El bullying ya no se queda en la puerta del colegio: la SAP advierte que el celular lo extiende hasta la almohada
Un documento de la Sociedad Argentina de Pediatría, firmado por ocho de sus comités, describe cómo el acoso escolar y el ciberbullying se fusionaron y hacen casi imposible la tregua. Las consecuencias pueden ir de un dolor de panza a una depresión, y el llamado apunta a familias, escuelas y equipos de salud.

Dicen los que saben —y también los que pasamos por la escuela— que el patio era el peor lugar del día. Pero al menos sonaba la campanita y uno se iba a casa. Hoy la campanita no existe: hay un celular en la mochila que no avisa cuándo termina el tormento. Eso es lo que acaba de poner sobre la mesa la Sociedad Argentina de Pediatría con un documento que lleva la firma de ocho comités y subcomisiones, y que describe una realidad que cualquier padre o madre de un pibe en edad escolar empieza a intuir: el acoso ya no se corta en la puerta del colegio.
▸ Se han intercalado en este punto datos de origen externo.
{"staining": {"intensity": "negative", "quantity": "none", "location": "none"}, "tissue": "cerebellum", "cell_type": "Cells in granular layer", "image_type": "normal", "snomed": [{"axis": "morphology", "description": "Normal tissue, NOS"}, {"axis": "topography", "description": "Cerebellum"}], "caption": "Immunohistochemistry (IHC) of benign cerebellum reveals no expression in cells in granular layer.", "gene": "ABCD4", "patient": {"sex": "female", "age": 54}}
La agresión empieza en el aula o en el recreo, pero a la tarde sigue en un grupo de WhatsApp, a la noche escala en una red social y a la mañana siguiente vuelve al aula con el chico. La continuidad entre lo físico y lo digital es el corazón del informe, y lo que vuelve al cuadro mucho más grave que el bullying de hace dos décadas.
Un límite que se borró
“Antes, volver a casa podía ofrecer una pausa y un espacio de resguardo frente a estas situaciones de acoso. Con el acceso casi permanente al celular, ese límite se vuelve cada vez más difuso: los mensajes, las burlas o la exposición pueden llegar a cualquier hora y extender la situación más allá de la escuela, lo que amplifica su impacto y en consecuencia el daño.”Silvina Pedrouzo, pediatra especialista en Desarrollo Infantil y presidenta de la Subcomisión de Tecnologías de la Información y la Comunicación de la SAP
La SAP enumera un catálogo que da frío: mensajes de odio, burlas, acecho, votaciones para humillar, perfiles falsos, suplantación de identidad, difusión no consentida de información privada, exclusión de grupos y manipulación de fotos, videos o memes. A ese listado se suma un factor nuevo, y por eso el documento no se quedó en el año 2010: herramientas de inteligencia artificial que editan contenidos y los difunden a una velocidad y con un alcance que el aula nunca tuvo. Una vez que la foto sale, borrarla es casi una utopia.
Qué es bullying y qué no
El informe aclara algo clave para no entrar en pánico por cualquier pelea de chicos: no todo es bullying. El acoso escolar requiere tres condiciones juntas, no una sola. Si falta alguna, es otra cosa.
- Intención clara de causar daño.
- Repetición en el tiempo, no un hecho aislado.
- Desequilibrio de poder: quien sufre no puede defenderse ni cortar la situación por sus propios medios.
Puede ser físico, verbal o relacional, y la SAP insiste en un punto que a veces se pierde: el bullying es un fenómeno grupal. No es solo el agresor y la víctima. Están los que miran, los adultos, la familia y la escuela. Por eso la solución no puede caer sobre el chico acosado.
Lo que les pasa en el cuerpo y en la cabeza
Las consecuencias que describe el documento no son menores: van de dolores físicos y alteraciones del sueño hasta ansiedad y depresión. Es decir, el acoso no se queda en un comentario feo: se mete con la salud. Por eso el llamado de la entidad apunta a tres frentes a la vez: familias, escuelas y equipos de salud, porque lo que antes podía resolverse en el patio hoy necesita a los tres parados en la misma vereda.
Como dijo Pedrouzo, lo que nunca hay que hacer es pedirle al pibe que está siendo hostigado que se las arregle solo. Y ahí, querido lector, empieza la tarea que de verdad importa: prestar atención, preguntar y no mirar para otro lado cuando el celular suena más de lo que debería.
La que viene, mientras tanto, vuelve a ser el recreo. Pero ahora también es el grupo de chat.